L’Autriche restaure le regroupement familial mais met en place des quotas

Après un an de suspension, l’Autriche a réintroduit le regroupement familial mais a instauré des quotas dans le but de limiter, à partir du mois de juillet, le nombre des arrivées secondaires, en fonction des capacités d’accueil du pays.
L’Autriche a instauré, mercredi 20 mai, des quotas pour le regroupement familial après l’avoir suspendu durant un an, dans le cadre d’un durcissement de sa politique migratoire.
Le parlement autrichien a adopté un paquet législatif qui entérine la limitation à partir du mois de juillet du nombre des arrivées secondaires, en fonction des capacités d’accueil du pays, a constaté une journaliste de l’AFP.

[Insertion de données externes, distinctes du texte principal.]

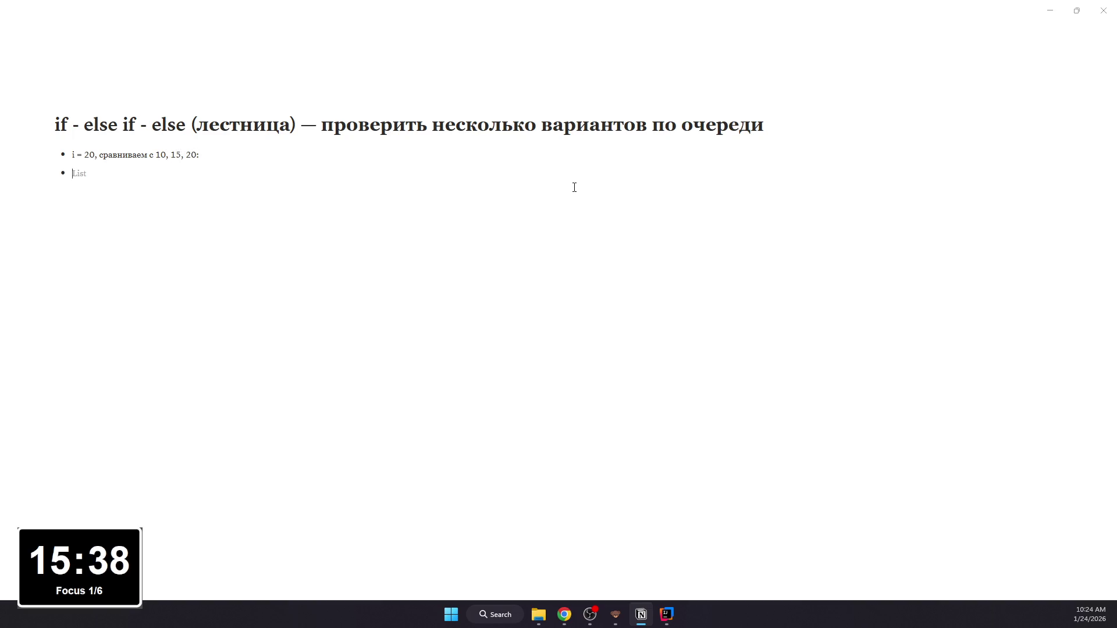
key(BackSpace)
text(/code)
key(Return)
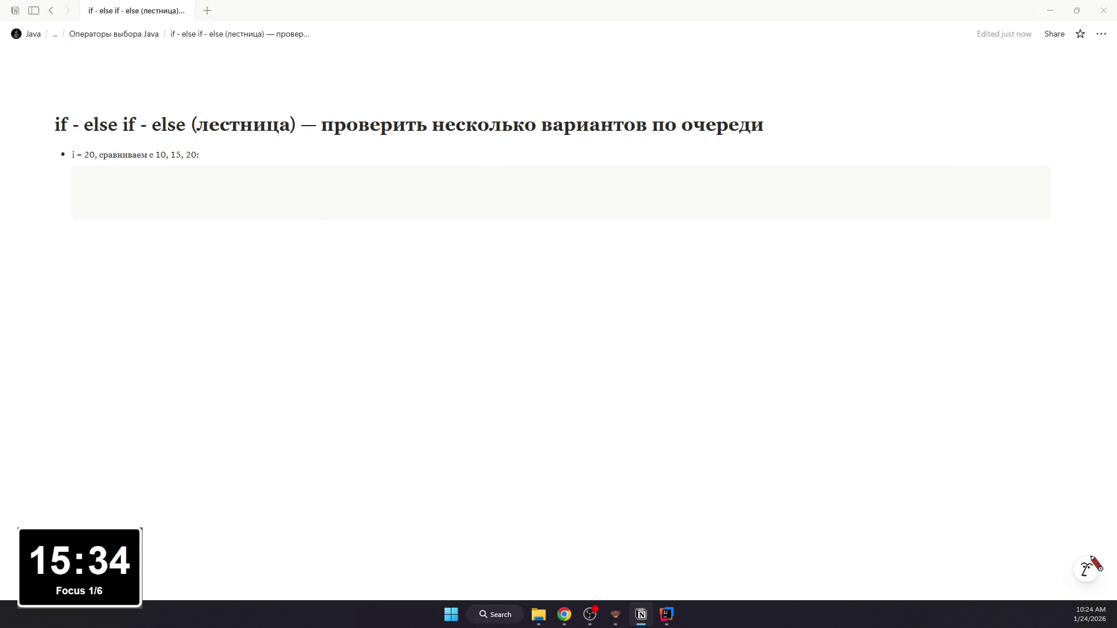
click(387, 190)
text(class Geeks {     public static void main(String args[])     {         int i = 20;         if (i == 10)             System.out.println("i is 10");         else if (i == 15)             System.out.println("i is 15");         else if (i == 20)             System.out.println("i is 20");         else             System.out.println("i is not present");     } })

En avril 2025, le Parlement autrichien avait autorisé la suspension du regroupement familial pour les réfugiés statutaires et les bénéficiaires d’une protection subsidiaire dans le pays. La mesure était entrée en vigueur en juillet. Six mois plus tard, en décembre, le Parlement a voté la prolongation pour six mois supplémentaires de cette mesure.
« Système éducatif surchargé »
Le Parlement avait justifié cette prolongation en arguant « que le système éducatif autrichien et d’autres services », comme les centres d’hébergement « sont surchargés ». Le regroupement familial mettrait ainsi « en péril l’ordre public et la sécurité intérieure ».
Le gouvernement a annoncé dès le mois de mars 2026 la mise en place de quotas et avait déclaré qu’ils pourraient être « très bas » dès le départ.
Le regroupement familial est une politique encadrée et garantie par le droit européen sur l’asile et l’immigration. Et une suspension de ce droit ne peut devenir définitive sans une validation de l’Union européenne. Le chancelier autrichien avait donc adressé une lettre à la Commission européenne sur le sujet en mars 2025, en invoquant la « clause d’urgence » de l’UE, selon laquelle le droit national peut exceptionnellement primer sur le droit européen en cas de menace pour l’ordre public et la sécurité intérieure.
Expulsions de Syriens et d’Afghans
En 2023 et 2024, selon le gouvernement, plus de 17 000 personnes sont venues en Autriche, un pays de 9,2 millions d’habitants, via le regroupement familial, la majorité étant des enfants, la plupart venus de Syrie.
« Cet afflux énorme impose un fardeau à l’éducation, la santé, les affaires sociales, l’intégration et augmente la délinquance juvénile », avait déclaré le ministère de l’Intérieur.
Après la chute du président Bachar al-Assad en décembre 2024, le débat sur l’accueil des Syriens a ressurgi en Autriche, comme partout en Europe. Vienne a même offert la somme de mille euros aux Syriens acceptant de repartir dans leur pays, après une annonce de l’ex-chancelier Karl Nehammer.
Le pays a également été le premier à reprendre les expulsions de réfugiés vers la Syrie. Un Syrien de 32 ans, arrivé en Autriche en 2013 et condamné à sept ans de prison en 2018, a été expulsé vers son pays d’origine en juillet 2025. Trois mois plus tard, Vienne a expulsé pour la première fois un Afghan condamné dans le pays et souhaite désormais généraliser ces retours, pourtant dénoncés par les organisations de défense des droits humains.
Mercredi, l’Autriche, où les demandes d’asile ont considérablement baissé en 2025, a également transcrit en droit national le pacte européen sur l’asile.
Le gouvernement de coalition entre les conservateurs, les sociaux-démocrates et les libéraux fait partie de ceux qui poussent au durcissement de la politique migratoire dans l’UE, notamment sur la création de « hubs de retour » pour les déboutés de l’asile.